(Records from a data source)
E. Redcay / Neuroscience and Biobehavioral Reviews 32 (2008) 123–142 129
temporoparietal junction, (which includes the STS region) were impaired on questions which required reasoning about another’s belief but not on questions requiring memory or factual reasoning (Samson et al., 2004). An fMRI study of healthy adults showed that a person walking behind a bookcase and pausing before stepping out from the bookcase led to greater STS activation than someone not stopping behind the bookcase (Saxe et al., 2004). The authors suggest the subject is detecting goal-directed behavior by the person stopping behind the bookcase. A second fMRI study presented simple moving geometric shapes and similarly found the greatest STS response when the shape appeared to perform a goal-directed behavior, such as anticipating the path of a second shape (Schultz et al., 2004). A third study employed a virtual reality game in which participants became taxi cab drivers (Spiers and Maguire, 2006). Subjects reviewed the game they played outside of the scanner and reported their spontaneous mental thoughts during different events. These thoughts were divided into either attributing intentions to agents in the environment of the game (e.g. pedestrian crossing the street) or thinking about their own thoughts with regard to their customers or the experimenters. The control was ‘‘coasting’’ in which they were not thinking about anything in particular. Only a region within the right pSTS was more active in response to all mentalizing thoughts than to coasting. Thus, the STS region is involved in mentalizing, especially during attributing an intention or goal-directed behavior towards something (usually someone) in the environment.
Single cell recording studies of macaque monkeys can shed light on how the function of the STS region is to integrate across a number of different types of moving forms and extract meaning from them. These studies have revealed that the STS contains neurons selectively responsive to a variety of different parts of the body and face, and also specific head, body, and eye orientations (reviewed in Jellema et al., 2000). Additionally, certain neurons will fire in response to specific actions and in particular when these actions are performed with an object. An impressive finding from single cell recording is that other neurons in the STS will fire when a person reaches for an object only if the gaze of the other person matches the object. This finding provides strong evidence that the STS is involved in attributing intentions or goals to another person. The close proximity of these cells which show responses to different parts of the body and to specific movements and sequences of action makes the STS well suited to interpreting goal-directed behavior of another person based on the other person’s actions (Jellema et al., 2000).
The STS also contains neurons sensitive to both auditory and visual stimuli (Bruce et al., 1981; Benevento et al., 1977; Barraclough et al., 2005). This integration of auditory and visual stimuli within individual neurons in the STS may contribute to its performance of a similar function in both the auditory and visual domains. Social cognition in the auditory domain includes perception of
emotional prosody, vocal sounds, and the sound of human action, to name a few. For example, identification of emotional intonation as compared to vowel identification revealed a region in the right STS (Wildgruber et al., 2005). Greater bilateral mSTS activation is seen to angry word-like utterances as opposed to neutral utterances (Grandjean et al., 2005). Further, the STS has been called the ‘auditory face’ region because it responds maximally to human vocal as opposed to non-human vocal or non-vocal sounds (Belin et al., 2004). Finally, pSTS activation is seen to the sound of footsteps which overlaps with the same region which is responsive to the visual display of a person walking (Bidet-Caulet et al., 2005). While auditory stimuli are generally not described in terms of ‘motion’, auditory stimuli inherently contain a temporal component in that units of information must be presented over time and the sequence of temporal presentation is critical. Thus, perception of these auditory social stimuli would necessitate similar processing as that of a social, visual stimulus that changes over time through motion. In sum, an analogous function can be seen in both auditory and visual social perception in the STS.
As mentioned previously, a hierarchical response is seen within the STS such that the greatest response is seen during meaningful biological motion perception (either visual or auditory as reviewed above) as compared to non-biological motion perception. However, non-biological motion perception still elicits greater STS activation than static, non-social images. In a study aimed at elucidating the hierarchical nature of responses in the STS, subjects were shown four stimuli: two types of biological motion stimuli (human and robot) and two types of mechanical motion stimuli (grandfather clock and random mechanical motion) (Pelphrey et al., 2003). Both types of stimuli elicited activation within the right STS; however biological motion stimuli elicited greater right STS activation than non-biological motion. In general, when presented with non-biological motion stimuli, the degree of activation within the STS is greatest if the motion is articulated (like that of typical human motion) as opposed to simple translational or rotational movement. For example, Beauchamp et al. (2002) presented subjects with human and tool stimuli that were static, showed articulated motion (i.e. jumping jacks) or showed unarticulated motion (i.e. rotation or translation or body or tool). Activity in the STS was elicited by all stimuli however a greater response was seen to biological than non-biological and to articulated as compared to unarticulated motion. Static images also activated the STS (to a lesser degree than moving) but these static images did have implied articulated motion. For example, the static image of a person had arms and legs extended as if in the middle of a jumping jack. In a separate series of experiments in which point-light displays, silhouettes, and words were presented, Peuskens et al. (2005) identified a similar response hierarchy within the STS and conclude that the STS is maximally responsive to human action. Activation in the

## [Problem description]
Only those lines of the entries above that run from the line containing "Single cell recording studies" to the line containing "The STS also", both included, should be transcribed exactly.

## [Solved exercise]
Single cell recording studies of macaque monkeys can shed light on how the function of the STS region is to integrate across a number of different types of moving forms and extract meaning from them. These studies have revealed that the STS contains neurons selectively responsive to a variety of different parts of the body and face, and also specific head, body, and eye orientations (reviewed in Jellema et al., 2000). Additionally, certain neurons will fire in response to specific actions and in particular when these actions are performed with an object. An impressive finding from single cell recording is that other neurons in the STS will fire when a person reaches for an object only if the gaze of the other person matches the object. This finding provides strong evidence that the STS is involved in attributing intentions or goals to another person. The close proximity of these cells which show responses to different parts of the body and to specific movements and sequences of action makes the STS well suited to interpreting goal-directed behavior of another person based on the other person’s actions (Jellema et al., 2000).
The STS also contains neurons sensitive to both auditory and visual stimuli (Bruce et al., 1981; Benevento et al., 1977; Barraclough et al., 2005). This integration of auditory and visual stimuli within individual neurons in the STS may contribute to its performance of a similar function in both the auditory and visual domains. Social cognition in the auditory domain includes perception of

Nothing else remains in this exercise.